Making Time for Family Time
Think back, right now, to the last time you spent valuable family time with your family. Think back to the last time you read a book to your baby sister. Think back to the last time you played a game with your younger brother, one that he wanted to play. Think back to the last time you talked with your sister and asked her about how she is doing in her life right now. When was it?
If you are like me, you are probably facing a pretty busy time of your life right now. Balancing heaps of school with as much social time as possible and somehow cramming in eating and sleeping and chores to the mix. Where is there time for family time? Why does it even matter?
Before we move on, let me say this as clearly as possible. Making time for and creating healthy loving bonds with each member of your family is among the most important things that you as a teen can be doing in your life right now. Succeeding in academics, that comes second. Excelling in sports, that comes second. Making friends, that comes second. Your family is the family that God gave you and they are the people who through good and through bad will help you get to heaven. It is so important that you give them the attention and the love that they deserve.

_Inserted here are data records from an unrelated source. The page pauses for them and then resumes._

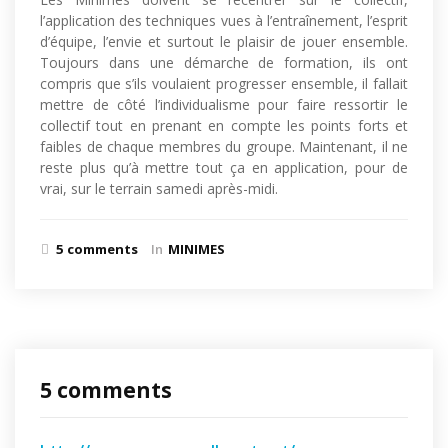
l’application des techniques vues à l’entraînement, l’esprit
d’équipe, l’envie et surtout le plaisir de jouer ensemble.
Toujours dans une démarche de formation, ils ont
compris que s’ils voulaient progresser ensemble, il fallait
mettre de côté l’individualisme pour faire ressortir le
collectif tout en prenant en compte les points forts et
faibles de chaque membres du groupe. Maintenant, il ne
reste plus qu’à mettre tout ça en application, pour de
vrai, sur le terrain samedi après-midi.
5 comments
In
MINIMES
5 comments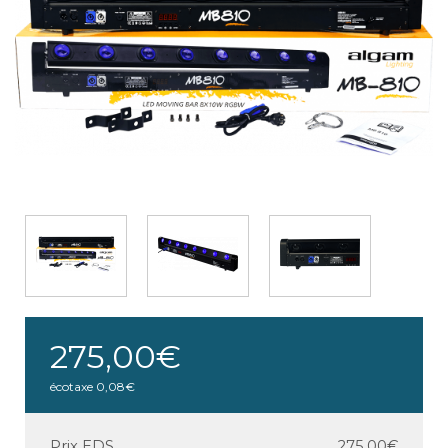
275,00€
écotaxe
0,08€
Prix EDS
275,00€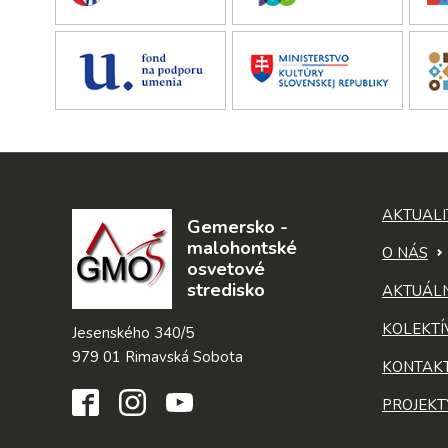
AKTUALI
Gemersko -
malohontské
O NÁS
osvetové
stredisko
AKTUÁL
KOLEKTÍ
Jesenského 340/5
979 01 Rimavská Sobota
KONTAK
PROJEKT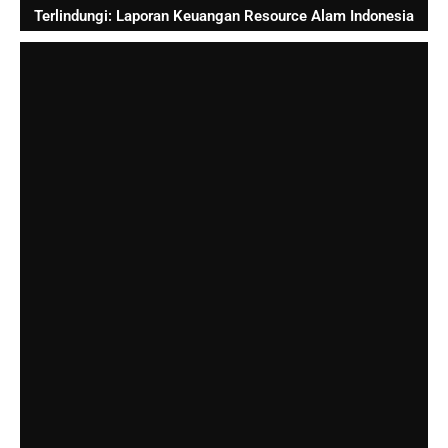
Terlindungi: Laporan Keuangan Resource Alam Indonesia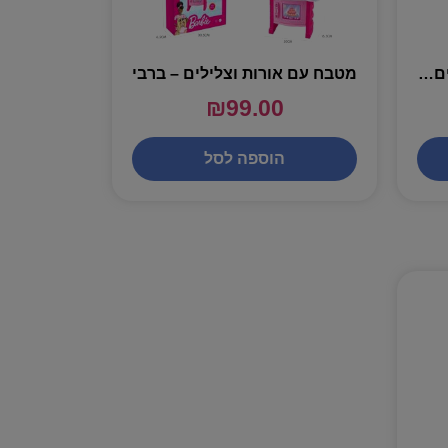
מטבח מעץ דונה כולל רהיטים ואביזרים – שירן
מטבח עם אורות וצלילים – ברבי
₪
99.00
הוספה לסל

So, how do you make time for them?
First, don’t shun them. What is the instinctive reaction of a busy teenager towards a little sibling who is trying to get their attention? Unfortunately, it is almost always something along the lines of ‘Go away!’. ‘Stop bugging me!’, ‘I’m busy right now!’, and ‘Can’t you see I’m working!’ are also common remarks. I know that little sibling can often seem annoying. As the oldest of nine, I have a bit of experience of family life. It is often very difficult for me to make time for them, instead of losing my temper with them and telling them to go away.
One thing that teenagers don’t see though, is that what might seem to be an obnoxious little sibling is almost always a younger brother or sister who looks up to you, loves you, and wants nothing more than for you to give him or her just a little bit of attention. They are not trying to annoy you. Their motives are not malicious. They admire you and want you to, in a sense, admire them. You do this by giving them your time.
Now of course there will be times when you can’t spend time with them (i.e. mid-Latin class). What you can do though in these instances is, instead of reverting to one of the comments I gave before such as ‘Go away!’, show them that you at least do not think them to be a pain. Say, ‘I’m in the middle of class right now, can I play a game with you after I get out?’ It is little things like these, not ignoring them or shunning them, which will help you to establish a lifelong relationship with the members of your family. So, number one: Don’t shun them.
Second, spend time with them. So, in your kindest tone possible, while currently taking a difficult chemistry quiz, you told your loud little brother that you would play catch with him later. Later comes, it is late in the afternoon, you have just finished your chores, and now you wish for nothing more than your quiet bed and an enjoyable novel. ‘But wait!’, you remember, ‘I told Joseph I would play catch with him earlier!’ You are now faced with a predicament. Do you keep doing what you want to do, or do you sacrifice what you want to do and spend time with your brother? The right thing to do, and the one which will help you and your brother grow closer, is to play with him.
Often, we can be selfish with our time. It is extremely difficult to pull yourself away from what you are doing and do something with or for someone else. Especially family. But, as you begin to spend more time with your family, you will begin to notice two things.
First, it will become easier and even more enjoyable to be with your siblings. It won’t be a chore. You will grow to value your siblings as the wonderful people they are and will want to be with them. The generosity and kindness you show towards them will also extend to other areas of your life; the virtue you are learning in your home, in your interactions with the other members of your family, will lead you to be more virtuous outside of your home.
Second, you will begin to notice that your siblings won’t ‘bug’ you so much as they had before. When you give them attention, and they know that you will not forget about them when you are finished doing what you need to do, they will also let you be alone while you are working. Spending time with your family is truly a win-win for everybody. So, number two: Spend time with them.
Third, be there for them. One of the most important things you can do for your siblings is to be there for them. While you might say that this is the same as spending time with them, it is actually quite different. Being there for your siblings is something more than just spending time with them. Being there for your siblings shows them that you love them and that you are a person who they can trust and look up to as they grow up.
How do you make sure you are there for your siblings? It means standing up for them when they are treated unkindly, even if it means that you will be laughed at by your friends. It means going to their dance performances or their baseball games, even though you were invited to the movies. It means taking the time to talk with them about how they, as a person, are doing in their life right now. It means complimenting them when they do a good job. It means being an example for them to follow when they are having a rough time. It means loving them. This step of being there for them is one that you as an older sibling will have to fulfill your entire life; if they learn to look up to you now then in the future they will continue to look up to you. They will turn to you for advice even as an adult and they will want to have a relationship with you. So, number three,:Be there for them.
A recap: First, don’t shun them. Second, spend time with them. Third, be there for them.
As I hope you have seen, the importance of making time for your family cannot be understated. They need you and you need them. Your family will get you to heaven and you will get them to heaven. God gave them to you and as a Catholic, as a teenager, and simply as a good person, it is your responsibility to make time for them.